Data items
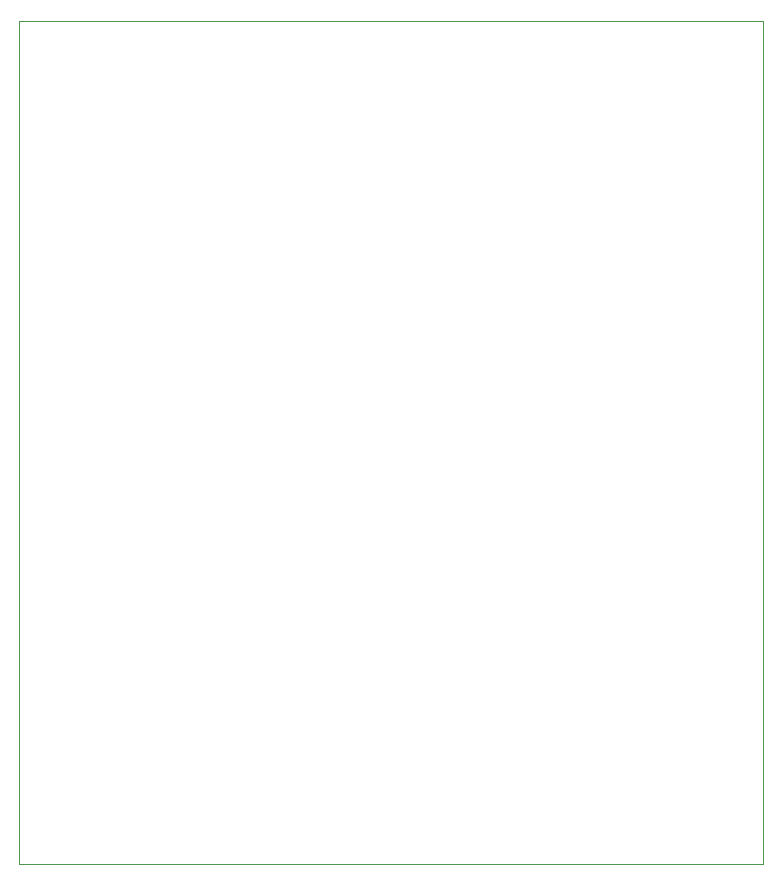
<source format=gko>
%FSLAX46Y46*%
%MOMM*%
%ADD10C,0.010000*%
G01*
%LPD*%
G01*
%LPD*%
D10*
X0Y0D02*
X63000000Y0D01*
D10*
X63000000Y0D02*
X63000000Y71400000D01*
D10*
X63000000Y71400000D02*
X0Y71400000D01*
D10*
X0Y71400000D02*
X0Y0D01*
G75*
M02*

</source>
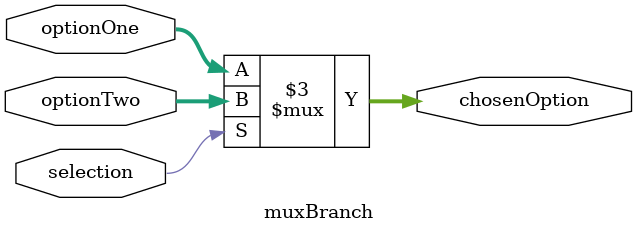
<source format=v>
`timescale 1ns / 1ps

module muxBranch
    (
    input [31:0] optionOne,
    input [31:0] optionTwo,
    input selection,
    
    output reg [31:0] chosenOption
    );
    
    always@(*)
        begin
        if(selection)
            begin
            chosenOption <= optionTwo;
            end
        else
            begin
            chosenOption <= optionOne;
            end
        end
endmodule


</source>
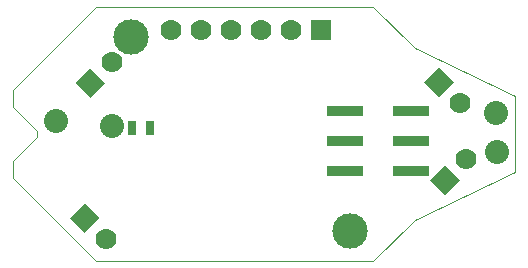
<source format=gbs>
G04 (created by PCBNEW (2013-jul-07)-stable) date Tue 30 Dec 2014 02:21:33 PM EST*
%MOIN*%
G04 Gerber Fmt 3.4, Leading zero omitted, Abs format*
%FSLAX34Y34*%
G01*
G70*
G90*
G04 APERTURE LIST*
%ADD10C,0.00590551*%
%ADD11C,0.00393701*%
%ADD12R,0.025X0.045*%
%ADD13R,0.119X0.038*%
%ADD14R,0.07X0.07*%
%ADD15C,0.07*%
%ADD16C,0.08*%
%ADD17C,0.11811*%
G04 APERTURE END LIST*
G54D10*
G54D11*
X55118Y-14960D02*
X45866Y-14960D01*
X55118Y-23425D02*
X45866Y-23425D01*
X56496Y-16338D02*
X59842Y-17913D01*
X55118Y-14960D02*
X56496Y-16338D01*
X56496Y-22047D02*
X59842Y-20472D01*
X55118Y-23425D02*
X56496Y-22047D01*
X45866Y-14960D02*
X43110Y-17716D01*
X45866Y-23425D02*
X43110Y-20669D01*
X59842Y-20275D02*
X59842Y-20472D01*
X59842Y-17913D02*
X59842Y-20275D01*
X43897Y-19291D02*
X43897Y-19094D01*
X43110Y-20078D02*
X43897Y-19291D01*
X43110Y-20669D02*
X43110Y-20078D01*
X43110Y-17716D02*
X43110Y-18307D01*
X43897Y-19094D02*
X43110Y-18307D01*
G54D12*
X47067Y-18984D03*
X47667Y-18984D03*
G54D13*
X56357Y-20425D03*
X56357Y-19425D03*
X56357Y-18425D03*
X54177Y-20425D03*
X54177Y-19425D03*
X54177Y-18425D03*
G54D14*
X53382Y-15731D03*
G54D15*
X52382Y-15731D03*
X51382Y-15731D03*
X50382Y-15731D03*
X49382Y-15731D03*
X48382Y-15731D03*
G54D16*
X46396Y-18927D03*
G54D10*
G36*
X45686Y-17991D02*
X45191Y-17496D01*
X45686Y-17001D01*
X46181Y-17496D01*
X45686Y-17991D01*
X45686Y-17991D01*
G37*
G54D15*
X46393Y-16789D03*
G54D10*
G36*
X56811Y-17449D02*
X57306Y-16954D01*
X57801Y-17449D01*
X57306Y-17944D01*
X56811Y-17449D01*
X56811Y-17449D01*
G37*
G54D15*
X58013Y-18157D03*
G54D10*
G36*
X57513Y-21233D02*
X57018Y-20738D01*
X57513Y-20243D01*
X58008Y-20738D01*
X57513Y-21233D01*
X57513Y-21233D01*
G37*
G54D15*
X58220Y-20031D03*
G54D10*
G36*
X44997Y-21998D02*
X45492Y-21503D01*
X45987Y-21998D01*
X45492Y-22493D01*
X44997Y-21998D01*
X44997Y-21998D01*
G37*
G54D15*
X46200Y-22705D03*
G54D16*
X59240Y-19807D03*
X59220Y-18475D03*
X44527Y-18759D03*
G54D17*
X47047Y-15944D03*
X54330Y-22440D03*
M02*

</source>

WORK TO COMPLETE
Return each line from the entries above that includes "format".

ANSWER TO THIS TASK
<source format=gko>
<source format=v>
<source format=gbs>
G04 Gerber Fmt 3.4, Leading zero omitted, Abs format*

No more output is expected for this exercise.